• _Exercise details_
Your job is to return every line in the data holding the string "pixels".
** Opening Available data block **
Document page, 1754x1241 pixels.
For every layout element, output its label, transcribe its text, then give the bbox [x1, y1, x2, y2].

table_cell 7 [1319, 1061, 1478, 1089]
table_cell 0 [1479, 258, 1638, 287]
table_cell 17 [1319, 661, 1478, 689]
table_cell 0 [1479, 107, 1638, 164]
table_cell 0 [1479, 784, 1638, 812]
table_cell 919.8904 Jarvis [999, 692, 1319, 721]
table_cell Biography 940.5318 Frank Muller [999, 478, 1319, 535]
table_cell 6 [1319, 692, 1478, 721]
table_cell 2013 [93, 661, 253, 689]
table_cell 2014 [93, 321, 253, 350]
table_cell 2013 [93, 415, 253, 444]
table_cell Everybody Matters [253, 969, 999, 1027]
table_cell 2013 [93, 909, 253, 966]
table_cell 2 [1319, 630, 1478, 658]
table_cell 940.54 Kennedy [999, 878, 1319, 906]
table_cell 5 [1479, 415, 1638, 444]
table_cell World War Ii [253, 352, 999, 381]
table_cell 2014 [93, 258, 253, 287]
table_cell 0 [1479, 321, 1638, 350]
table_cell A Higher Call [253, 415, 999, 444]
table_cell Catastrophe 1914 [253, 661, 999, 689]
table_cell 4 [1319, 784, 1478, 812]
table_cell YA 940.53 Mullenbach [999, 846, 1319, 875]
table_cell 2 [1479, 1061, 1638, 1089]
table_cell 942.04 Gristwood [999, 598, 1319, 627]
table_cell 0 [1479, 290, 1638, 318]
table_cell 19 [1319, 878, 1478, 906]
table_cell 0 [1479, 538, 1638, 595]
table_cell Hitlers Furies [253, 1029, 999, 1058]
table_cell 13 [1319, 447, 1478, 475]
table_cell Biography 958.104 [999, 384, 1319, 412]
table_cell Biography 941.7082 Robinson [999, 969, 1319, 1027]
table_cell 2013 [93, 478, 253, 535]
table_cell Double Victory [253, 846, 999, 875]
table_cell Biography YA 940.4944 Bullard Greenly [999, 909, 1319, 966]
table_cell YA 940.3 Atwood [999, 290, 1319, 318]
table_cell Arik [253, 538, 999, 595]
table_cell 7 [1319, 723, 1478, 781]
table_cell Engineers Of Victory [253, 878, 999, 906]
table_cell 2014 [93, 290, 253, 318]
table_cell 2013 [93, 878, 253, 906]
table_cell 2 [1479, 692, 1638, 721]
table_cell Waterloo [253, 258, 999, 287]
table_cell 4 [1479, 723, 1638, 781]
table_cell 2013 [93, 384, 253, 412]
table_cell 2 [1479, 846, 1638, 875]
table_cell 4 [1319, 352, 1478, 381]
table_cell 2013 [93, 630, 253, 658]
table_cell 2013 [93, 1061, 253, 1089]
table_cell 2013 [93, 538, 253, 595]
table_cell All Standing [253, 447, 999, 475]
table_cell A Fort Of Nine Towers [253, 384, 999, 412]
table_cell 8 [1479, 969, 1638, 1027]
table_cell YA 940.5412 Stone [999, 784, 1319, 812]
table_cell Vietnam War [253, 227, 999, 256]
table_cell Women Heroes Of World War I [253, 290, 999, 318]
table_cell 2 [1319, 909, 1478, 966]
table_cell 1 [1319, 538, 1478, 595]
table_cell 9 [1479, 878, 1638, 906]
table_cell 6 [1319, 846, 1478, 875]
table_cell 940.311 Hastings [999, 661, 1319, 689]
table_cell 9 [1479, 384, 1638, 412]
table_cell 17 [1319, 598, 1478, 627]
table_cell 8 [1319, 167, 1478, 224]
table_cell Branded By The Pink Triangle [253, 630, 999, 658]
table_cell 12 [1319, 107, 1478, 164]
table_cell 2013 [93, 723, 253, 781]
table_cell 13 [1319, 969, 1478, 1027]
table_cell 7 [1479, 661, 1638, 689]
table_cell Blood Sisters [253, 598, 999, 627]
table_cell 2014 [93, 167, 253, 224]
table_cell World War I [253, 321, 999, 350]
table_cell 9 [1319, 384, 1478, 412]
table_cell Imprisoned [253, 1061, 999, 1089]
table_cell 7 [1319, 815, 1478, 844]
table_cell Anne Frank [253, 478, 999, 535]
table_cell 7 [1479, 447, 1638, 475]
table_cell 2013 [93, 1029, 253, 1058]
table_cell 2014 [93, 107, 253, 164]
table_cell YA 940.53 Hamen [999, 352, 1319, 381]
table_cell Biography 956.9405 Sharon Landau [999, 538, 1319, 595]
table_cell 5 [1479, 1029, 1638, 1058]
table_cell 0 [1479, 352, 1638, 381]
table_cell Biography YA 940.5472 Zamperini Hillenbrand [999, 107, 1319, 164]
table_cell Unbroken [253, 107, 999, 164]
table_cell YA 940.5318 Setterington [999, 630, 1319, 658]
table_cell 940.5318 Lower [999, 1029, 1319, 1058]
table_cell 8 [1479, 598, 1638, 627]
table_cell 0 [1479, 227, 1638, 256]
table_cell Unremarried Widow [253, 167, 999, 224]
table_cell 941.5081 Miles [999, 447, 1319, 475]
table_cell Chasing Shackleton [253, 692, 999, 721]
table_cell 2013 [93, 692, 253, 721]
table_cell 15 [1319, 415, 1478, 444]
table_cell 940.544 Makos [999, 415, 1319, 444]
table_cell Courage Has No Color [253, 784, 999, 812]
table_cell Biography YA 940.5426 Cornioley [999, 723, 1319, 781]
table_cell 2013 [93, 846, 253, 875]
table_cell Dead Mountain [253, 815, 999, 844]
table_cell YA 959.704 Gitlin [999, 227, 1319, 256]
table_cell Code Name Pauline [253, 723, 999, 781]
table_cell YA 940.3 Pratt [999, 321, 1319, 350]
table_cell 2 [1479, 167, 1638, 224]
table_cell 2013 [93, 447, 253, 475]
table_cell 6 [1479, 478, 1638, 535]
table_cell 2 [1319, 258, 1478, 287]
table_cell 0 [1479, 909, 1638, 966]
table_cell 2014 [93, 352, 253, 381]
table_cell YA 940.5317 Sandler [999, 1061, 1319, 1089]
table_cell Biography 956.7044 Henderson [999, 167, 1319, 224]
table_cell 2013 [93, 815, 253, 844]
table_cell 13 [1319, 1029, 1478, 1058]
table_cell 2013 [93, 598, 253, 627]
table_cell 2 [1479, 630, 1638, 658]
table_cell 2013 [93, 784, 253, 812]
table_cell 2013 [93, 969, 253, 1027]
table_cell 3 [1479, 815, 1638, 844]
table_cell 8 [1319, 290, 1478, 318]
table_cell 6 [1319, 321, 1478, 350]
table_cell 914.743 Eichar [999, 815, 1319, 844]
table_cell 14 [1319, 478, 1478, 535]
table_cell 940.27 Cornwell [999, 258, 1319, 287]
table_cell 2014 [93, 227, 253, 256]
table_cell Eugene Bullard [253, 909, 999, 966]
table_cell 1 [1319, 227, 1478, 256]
** Closing Available data block **
** Opening Available data block **
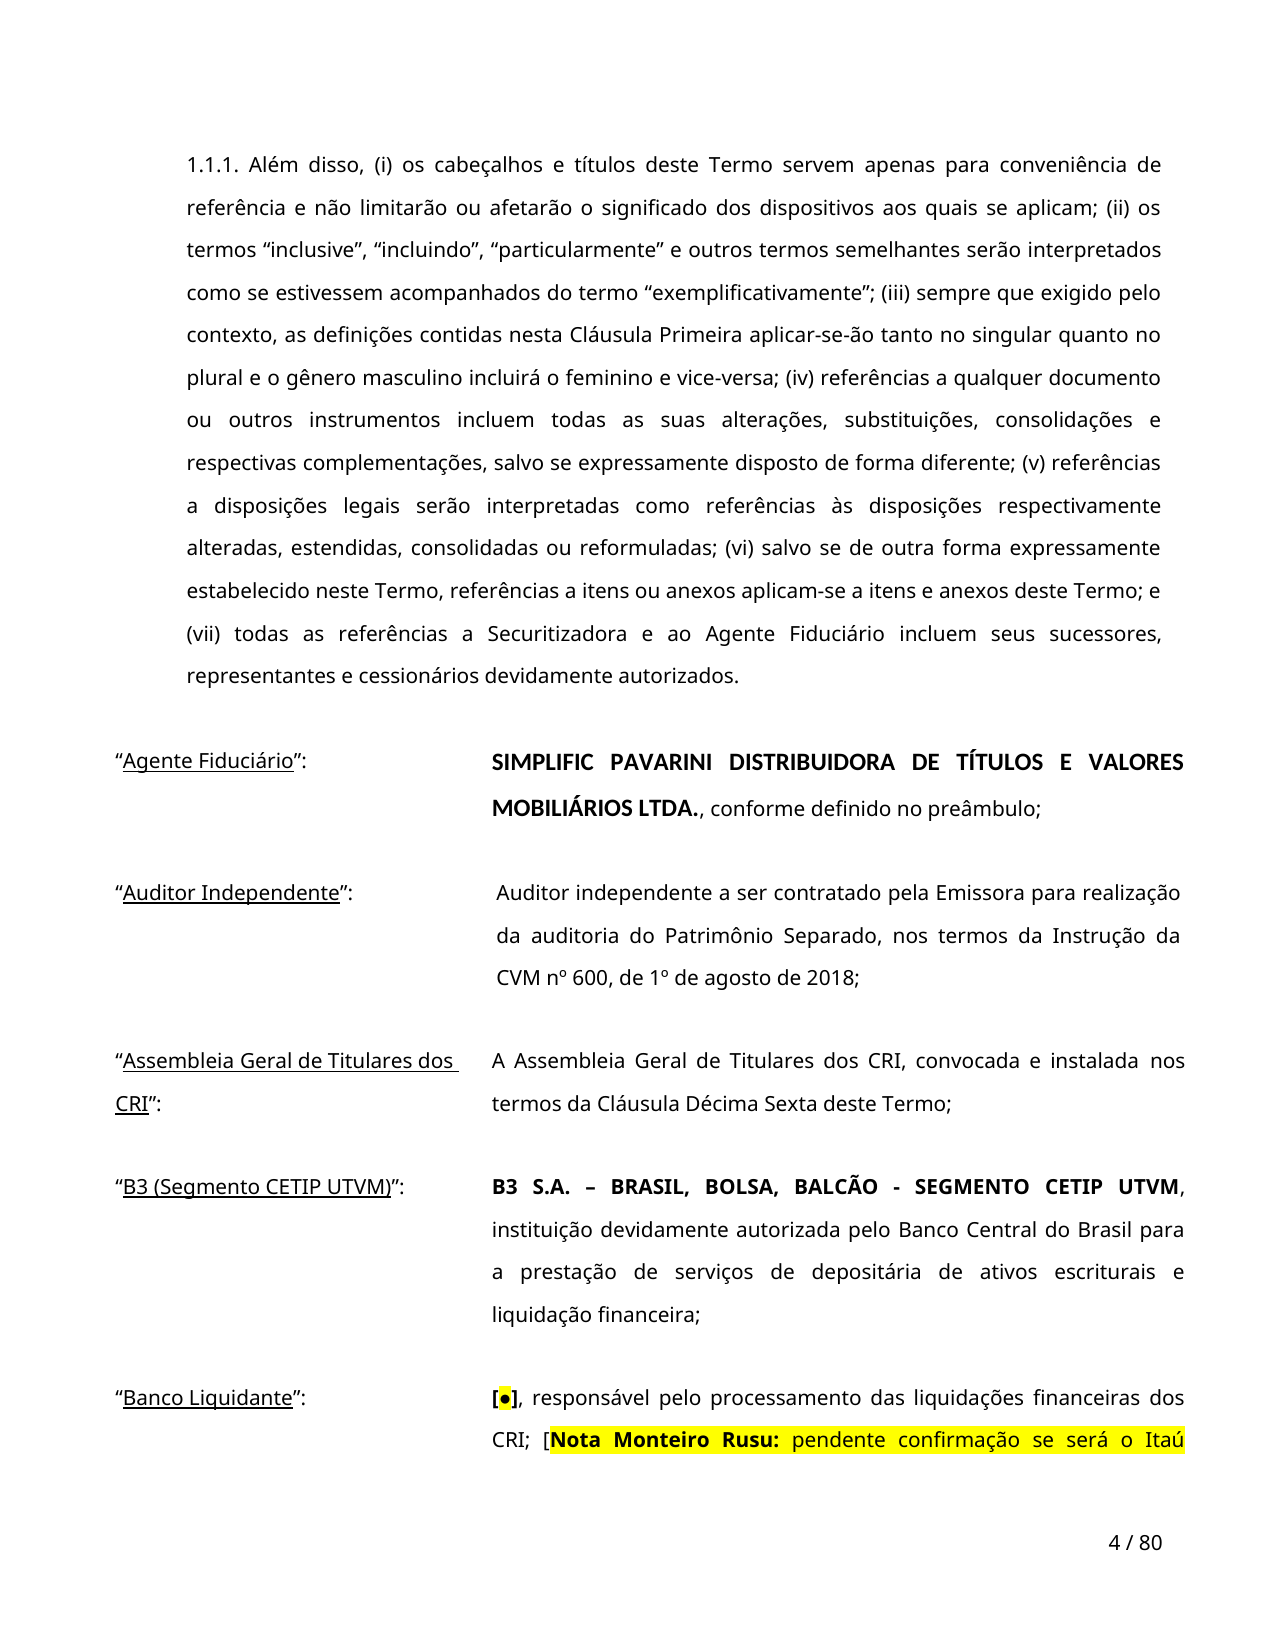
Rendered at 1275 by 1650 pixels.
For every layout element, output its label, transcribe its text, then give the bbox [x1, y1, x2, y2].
** Closing Available data block **
** Opening Available data block **
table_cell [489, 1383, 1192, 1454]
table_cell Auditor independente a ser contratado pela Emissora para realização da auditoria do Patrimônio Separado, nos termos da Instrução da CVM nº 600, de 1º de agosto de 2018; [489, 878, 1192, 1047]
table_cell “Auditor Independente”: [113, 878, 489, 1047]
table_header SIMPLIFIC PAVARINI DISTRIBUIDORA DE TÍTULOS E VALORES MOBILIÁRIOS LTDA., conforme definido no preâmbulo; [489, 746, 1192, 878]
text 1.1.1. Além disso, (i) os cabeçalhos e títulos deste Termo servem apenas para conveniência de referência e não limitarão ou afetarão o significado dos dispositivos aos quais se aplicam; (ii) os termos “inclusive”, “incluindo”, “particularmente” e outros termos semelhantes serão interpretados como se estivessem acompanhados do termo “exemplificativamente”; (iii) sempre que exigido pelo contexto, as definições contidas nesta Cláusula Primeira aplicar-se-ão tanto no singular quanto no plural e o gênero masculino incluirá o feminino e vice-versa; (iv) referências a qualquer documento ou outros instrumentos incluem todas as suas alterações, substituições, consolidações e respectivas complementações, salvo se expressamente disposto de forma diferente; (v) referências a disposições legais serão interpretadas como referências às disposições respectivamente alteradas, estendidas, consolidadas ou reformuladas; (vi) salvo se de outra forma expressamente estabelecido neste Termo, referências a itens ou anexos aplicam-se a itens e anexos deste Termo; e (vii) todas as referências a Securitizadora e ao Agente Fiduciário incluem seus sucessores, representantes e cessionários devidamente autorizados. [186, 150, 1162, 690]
** Closing Available data block **
• _Response box_
Document page, 1754x1241 pixels.
Rendered at 1275 by 1650 pixels.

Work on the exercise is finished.